EXTRACT PROVIDED
---*---
Iñaki Baz Castillo said:
2009/4/2 Michael Neumann said:
I'd figure out what very common headers are and make them freezed
constants, like:
FROM = "From".freeze
TO = "To".freeze
and put references to those string "constants" as keys into the Hash. I
assume that this will be as fast as symbols when accessing the hash with
those constants, as equality testing just needs to tests for object
identity (object_id) and not for the equality of the content.
headers = {}
headers[FROM] = "alice@qweeq"
headers[TO] = "bob@qweqwe"
Very interesting solution, but I would have some issues with it:
a) I receive a request with various headers, most of them are well
kwnown but others can be custom.
When I extract the header name (after parsing) I get "From" and
"Custom-Header" strings, and I need to check if these strings belongs
to well known headers or not before storing them as FROM and
"Custom-Header". Wouldn't this check be inneficient?
No!
time ruby -e "s,t='a'*100,'a'*100;1_000_000.times{s==t}"
0.567u 0.000s 0:00.58 96.5% 5+1563k 0+0io 0pf+0w
Comparing 1 million strings of size 100 is just half a second in the worst
case (of which around the half is just method calling overhead!).
If you take more reasonable sized strings (15 characters):
time ruby -e "s,t='a'*15,'a'*15;1_000_000.times{s==t}"
---*---
(Collected data entries)
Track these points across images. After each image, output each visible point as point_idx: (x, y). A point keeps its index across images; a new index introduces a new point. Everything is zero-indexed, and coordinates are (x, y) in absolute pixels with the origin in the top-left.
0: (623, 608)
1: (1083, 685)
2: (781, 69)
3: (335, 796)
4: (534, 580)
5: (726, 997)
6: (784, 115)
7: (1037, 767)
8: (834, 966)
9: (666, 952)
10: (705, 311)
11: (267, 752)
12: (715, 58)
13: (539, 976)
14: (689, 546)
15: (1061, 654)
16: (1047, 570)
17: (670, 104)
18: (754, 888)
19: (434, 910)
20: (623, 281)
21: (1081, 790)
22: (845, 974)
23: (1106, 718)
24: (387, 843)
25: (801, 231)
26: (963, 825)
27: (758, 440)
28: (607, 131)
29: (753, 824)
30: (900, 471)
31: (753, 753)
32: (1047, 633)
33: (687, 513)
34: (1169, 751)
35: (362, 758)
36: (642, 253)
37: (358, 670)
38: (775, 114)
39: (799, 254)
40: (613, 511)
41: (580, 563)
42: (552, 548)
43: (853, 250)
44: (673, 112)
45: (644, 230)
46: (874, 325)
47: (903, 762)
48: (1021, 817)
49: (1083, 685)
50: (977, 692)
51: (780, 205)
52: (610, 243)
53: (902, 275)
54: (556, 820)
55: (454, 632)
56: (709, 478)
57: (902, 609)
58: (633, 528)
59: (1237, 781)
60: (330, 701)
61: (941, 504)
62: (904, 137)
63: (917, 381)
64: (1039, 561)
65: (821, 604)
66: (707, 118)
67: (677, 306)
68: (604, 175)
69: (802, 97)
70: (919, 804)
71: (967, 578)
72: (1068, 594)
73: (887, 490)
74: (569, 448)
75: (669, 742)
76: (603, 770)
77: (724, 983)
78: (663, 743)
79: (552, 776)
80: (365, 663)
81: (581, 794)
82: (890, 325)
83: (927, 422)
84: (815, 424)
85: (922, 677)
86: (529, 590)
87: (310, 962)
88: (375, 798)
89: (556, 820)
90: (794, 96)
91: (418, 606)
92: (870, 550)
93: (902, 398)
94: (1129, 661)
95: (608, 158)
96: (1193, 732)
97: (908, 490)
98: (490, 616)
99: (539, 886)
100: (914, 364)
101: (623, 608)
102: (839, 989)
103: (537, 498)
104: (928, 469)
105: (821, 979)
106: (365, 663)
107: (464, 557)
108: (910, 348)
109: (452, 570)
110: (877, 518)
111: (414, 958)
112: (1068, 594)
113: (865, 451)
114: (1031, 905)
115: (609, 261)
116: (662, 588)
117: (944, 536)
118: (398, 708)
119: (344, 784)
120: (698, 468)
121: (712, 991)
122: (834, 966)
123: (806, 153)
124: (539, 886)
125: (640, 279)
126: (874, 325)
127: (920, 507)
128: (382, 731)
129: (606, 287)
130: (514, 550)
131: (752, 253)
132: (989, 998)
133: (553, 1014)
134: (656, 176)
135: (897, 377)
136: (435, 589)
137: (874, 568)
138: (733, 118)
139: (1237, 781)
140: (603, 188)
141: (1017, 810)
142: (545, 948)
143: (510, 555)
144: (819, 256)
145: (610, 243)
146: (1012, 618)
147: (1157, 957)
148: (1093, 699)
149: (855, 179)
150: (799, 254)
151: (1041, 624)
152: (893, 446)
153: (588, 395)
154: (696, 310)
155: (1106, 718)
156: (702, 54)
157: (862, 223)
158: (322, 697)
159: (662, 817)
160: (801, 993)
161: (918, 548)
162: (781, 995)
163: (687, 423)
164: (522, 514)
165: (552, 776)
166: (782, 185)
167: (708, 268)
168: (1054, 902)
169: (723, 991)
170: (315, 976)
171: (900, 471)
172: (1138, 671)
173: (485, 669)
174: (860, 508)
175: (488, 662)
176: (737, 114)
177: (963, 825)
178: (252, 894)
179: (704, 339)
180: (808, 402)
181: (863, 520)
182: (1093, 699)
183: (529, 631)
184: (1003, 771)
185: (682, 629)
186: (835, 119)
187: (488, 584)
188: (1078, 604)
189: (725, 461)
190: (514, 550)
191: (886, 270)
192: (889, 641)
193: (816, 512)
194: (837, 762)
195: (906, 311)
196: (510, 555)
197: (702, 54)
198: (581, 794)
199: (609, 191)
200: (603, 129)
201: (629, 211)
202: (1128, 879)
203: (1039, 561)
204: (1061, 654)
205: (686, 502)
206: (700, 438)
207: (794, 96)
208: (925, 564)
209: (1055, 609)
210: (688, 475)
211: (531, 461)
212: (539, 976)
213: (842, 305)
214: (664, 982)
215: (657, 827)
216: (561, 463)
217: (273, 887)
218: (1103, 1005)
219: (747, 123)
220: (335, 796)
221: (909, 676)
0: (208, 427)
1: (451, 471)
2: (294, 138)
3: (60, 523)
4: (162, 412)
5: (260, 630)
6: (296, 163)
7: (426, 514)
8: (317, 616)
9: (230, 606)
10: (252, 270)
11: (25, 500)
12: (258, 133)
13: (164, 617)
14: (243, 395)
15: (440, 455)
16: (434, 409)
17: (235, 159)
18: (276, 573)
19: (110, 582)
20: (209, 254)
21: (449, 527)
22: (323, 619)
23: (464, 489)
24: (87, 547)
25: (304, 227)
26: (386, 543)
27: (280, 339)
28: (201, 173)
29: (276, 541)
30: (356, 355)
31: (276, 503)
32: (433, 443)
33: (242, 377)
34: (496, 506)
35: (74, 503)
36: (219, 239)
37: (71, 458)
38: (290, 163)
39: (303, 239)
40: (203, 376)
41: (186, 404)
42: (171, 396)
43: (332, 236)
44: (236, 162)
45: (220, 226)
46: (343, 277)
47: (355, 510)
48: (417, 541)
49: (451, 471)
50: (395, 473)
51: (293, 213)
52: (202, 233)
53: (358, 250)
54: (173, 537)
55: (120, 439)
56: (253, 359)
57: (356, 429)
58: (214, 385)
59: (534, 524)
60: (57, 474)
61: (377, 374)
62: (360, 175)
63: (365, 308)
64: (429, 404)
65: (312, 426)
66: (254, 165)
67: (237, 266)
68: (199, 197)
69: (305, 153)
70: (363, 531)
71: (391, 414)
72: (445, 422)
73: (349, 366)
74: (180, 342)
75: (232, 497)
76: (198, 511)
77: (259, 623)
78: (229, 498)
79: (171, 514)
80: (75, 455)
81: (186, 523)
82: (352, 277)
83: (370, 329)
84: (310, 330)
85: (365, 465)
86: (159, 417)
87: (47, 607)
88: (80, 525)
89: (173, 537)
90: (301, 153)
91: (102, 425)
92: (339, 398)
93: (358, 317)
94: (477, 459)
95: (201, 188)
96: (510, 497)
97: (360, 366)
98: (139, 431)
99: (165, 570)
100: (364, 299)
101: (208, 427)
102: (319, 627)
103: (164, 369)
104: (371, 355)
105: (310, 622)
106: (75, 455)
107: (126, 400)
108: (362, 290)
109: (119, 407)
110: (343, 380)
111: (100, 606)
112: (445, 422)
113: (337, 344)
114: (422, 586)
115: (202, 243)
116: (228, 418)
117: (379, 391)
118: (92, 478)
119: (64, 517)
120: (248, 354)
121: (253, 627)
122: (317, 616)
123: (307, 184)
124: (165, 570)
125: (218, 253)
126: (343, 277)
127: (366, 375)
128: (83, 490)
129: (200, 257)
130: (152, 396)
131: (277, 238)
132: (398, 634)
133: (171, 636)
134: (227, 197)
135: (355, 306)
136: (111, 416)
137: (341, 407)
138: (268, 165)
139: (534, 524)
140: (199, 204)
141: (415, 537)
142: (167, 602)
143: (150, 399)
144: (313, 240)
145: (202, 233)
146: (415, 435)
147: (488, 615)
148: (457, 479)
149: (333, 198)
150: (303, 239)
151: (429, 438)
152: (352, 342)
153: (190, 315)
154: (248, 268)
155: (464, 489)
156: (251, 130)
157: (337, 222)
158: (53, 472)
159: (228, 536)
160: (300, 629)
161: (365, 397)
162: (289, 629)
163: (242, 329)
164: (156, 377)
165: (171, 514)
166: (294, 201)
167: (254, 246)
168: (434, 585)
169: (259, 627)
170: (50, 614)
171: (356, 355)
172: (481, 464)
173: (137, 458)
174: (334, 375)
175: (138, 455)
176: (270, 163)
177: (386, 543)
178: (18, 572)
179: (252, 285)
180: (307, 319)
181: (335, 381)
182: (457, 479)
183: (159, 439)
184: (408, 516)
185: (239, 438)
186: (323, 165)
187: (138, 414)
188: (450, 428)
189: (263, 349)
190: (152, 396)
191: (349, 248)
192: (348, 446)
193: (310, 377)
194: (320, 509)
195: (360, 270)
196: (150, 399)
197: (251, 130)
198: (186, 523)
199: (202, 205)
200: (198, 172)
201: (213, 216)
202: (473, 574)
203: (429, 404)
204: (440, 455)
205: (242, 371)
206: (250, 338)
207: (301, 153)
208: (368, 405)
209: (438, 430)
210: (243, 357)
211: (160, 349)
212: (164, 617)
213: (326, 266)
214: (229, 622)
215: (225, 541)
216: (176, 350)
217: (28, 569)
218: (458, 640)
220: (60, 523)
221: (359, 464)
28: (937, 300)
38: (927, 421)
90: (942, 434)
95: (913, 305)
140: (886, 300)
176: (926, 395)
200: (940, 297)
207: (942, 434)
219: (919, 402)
---*---
WORK INSTRUCTIONS
**a)** Please rewrite the paragraph of the Ruby headers discussion that begins "I receive a request with various headers" as a short list, keeping its main facts.
**b)** Carry the Ruby headers discussion forward from its last line, writing the part that comes next.

OUTPUTS
**a)**
- An incoming request carries various headers. Most are well known, and some can be custom.
- After parsing, the header names come out as strings such as "From" and "Custom-Header."
- Each string has to be checked against the well-known headers before it is stored as FROM or as "Custom-Header."
- The concern is whether this check would be inefficient.

**b)**
0.326u 0.007s 0:00.33 96.9% 5+1588k 0+0io 0pf+0w
Compared against object id comparison (notice "s == s"):
time ruby -e "s,t='a'*15,'a'*15;1_000_000.times{s==s}"
0.265u 0.000s 0:00.26 100.0% 5+1595k 0+0io 0pf+0w
So, I wouldn't call Ruby strings inefficient. Not the lookup is in general
the problem with performance, but the memory allocation. Even if string
comparison is wc. O(n), a key lookup of a hash is in general O(1) regardless
of strings or symbols as keys (especially as the length of the keys is
usually limited).
I don't think that this lookup will be significant. If it is significant
then you're probably using the wrong language
.
b) Some wellk wnown headers have a name like "Record-Route". The "-"
symbol is of course dissallowed as Ruby Constant. Using Symbols I can
use it as :"record-route".
I didn't meant constants, but "constant", i.e. frozen, values.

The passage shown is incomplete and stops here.